Hoeffding/Bernstein inequality for negatively correlated variables

Question

Suppose $\xi_1, \ldots, \xi_n \in [0, N]$ be negatively correlated random variables with expectation $\mu$. Let $S_n = \sum_{i=1}^n \xi_i$. We want to prove that for any $\lambda \geq 0$, we have $$ P(S_n - {E}(S_n) \geq \lambda) \leq e^{-\frac{\lambda^2}{2 \mu n N}}. $$ The following is my attempt. We want to use the property that $\xi_i$ are negatively correlated, the variance is a good way to reflect this property: $$ Var(S_n) \leq \sum_{i = 1}^n Var(\xi_i) \leq n \mu (N - \mu). $$ Then we can use Chernoff bound to connect the variance and the MGF of $S_n$ to achieve the exponential decay as follows: $$ P(S_n - ES_n \geq \lambda) \leq \inf_{t \geq 0} e^{-t \lambda} Ee^{t (S_n - E S_n)} \leq \inf_{t \geq 0} e^{-t \lambda} e^{t Var(S_n)}. $$ However, for getting the second $\leq$, we need $0 \leq N n t \leq 1$ by $0 \leq |S_n - E S_n| \leq nN$, which leads to a very constrained condition for $\lambda$. Does there exist an alternative way to prove the original inequality? Thanks in advance!

Answer 1

In the best case that $S_n$ is strictly sub-Gaussian (i.e., its variance proxy is equal to the its variance), we can prove the inequality (actually, it does not generally hold; see the point coming at the end). In this case, we have

$$P(S_n - {E}(S_n) \geq \lambda) \leq e^{-\frac{\lambda^2}{2 Var(S_n)}}$$

where $S_n = \sum_{i=1}^n \xi_i$. Assume that $\xi_1, \ldots, \xi_n$ are equally correlated with $Var(\xi_i)=\sigma^2$ and $Cov(\xi_i,\xi_j )=\rho \sigma^2, i\neq j$. Then,

$$Var(S_n)=n \left( 1-(n-1) \rho \right)\sigma^2 \le n \left( 1+(n-1) \rho \right)(N-\mu)\mu\le n \left( 1+(n-1) \rho \right)\frac{N}{4}^2.$$

Thus, we have

$$P(S_n - {E}(S_n) \geq \lambda) \leq e^{-\frac{\lambda^2}{2n \left( 1+(n-1) \rho \right)(N-\mu)\mu}}.$$

Note that the correlation $\rho$ needs to satisfy $1+(n-1) \rho>0$, and cannot be arbitrarily close to -1.
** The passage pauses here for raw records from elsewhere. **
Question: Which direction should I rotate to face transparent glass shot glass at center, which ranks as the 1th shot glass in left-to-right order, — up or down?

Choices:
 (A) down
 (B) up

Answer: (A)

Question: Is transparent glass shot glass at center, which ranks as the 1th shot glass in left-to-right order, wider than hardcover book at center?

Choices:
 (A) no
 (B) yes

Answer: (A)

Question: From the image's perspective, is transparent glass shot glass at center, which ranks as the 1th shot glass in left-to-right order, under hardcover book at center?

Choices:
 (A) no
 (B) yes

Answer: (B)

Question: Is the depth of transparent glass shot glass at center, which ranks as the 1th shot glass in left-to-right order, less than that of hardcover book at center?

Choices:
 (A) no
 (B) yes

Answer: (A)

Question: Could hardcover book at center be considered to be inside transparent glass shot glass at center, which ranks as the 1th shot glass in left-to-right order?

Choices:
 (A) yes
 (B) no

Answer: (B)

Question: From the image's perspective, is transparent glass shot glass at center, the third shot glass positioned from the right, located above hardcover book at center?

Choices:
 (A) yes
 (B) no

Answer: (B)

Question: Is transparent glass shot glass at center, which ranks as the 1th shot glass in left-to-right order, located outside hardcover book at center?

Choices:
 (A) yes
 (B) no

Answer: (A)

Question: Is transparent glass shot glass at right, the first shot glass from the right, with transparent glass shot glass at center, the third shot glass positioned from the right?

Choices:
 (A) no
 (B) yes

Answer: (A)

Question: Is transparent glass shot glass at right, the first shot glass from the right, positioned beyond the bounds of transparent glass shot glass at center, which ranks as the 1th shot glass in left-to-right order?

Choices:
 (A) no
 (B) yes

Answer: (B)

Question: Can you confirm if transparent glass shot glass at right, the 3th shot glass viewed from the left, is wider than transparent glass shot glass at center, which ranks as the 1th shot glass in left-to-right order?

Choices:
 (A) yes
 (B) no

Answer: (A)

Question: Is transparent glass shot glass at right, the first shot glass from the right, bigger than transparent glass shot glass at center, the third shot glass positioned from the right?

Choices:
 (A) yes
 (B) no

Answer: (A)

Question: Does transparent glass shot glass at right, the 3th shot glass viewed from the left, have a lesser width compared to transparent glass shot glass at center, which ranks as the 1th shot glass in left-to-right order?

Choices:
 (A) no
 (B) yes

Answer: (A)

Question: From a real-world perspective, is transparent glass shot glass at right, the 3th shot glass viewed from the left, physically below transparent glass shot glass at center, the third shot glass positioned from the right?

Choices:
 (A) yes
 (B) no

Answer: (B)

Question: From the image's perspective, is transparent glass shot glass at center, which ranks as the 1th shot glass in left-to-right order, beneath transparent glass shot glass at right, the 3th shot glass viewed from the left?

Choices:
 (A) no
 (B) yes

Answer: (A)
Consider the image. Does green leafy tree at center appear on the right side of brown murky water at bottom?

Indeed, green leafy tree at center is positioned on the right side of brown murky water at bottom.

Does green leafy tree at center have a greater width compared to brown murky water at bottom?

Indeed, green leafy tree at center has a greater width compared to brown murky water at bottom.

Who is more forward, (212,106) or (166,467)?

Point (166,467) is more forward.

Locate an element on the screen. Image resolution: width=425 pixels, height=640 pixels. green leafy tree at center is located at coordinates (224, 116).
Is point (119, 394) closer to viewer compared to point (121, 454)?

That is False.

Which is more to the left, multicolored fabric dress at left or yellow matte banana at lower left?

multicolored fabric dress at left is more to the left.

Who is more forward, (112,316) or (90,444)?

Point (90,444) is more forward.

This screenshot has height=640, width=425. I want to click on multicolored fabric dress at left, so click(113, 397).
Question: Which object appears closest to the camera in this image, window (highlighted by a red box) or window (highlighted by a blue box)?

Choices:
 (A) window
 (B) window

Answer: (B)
Finally, for $\rho\leq 0$, we have

$$P(S_n - {E}(S_n) \geq \lambda) \leq e^{-\frac{\lambda^2}{2n \left( 1+(n-1) \rho \right)(N-\mu)\mu}} \leq e^{-\frac{\lambda^2}{2nN\mu}}.$$

Moreover, consider that the following $$P(S_n - {E}(S_n) \geq \lambda) \leq e^{-\frac{\lambda^2}{2n (N-\mu)\mu}} \leq e^{-\frac{\lambda^2}{2nN\mu}}$$can be obtained only by assuming that $\xi_1, \ldots, \xi_n$ are strictly sub-Gaussian because the variance proxy of the sum of (dependent or independent) sub-Gaussian random variables equals the sum of their variance proxies (a proof is given here; more details on strict sub-Gaussianity can be found here)

If $S_n$ or all of $\xi_1, \ldots, \xi_n$ are not strictly sub-Gaussian, considering that $S_n$ is sub-Gaussian with variance proxy $\frac{nN^2}{4}$, the following can be obtained:

$$P(S_n - {E}(S_n) \geq \lambda) \leq e^{-\frac{2\lambda^2}{n {N}^2}},$$

in which the dependence structure is not used. There are some results on how Hoeffding's bounds can be adjusted for dependent random variables (see 3 and 4 and references therein).

I need to remark that the variance proxy of a sub-Gaussian random variable is always greater than or equal to its variance. Hence, even for $n=1$, the inequality $$P(S_n - {E}(S_n) \geq \lambda) \leq e^{-\frac{\lambda^2}{2n (N-\mu)\mu}}$$ can be violated for some values of $\lambda$; see the counterexamples provided here. However, it may be possible to prove it for a limited range of $\lambda$ values.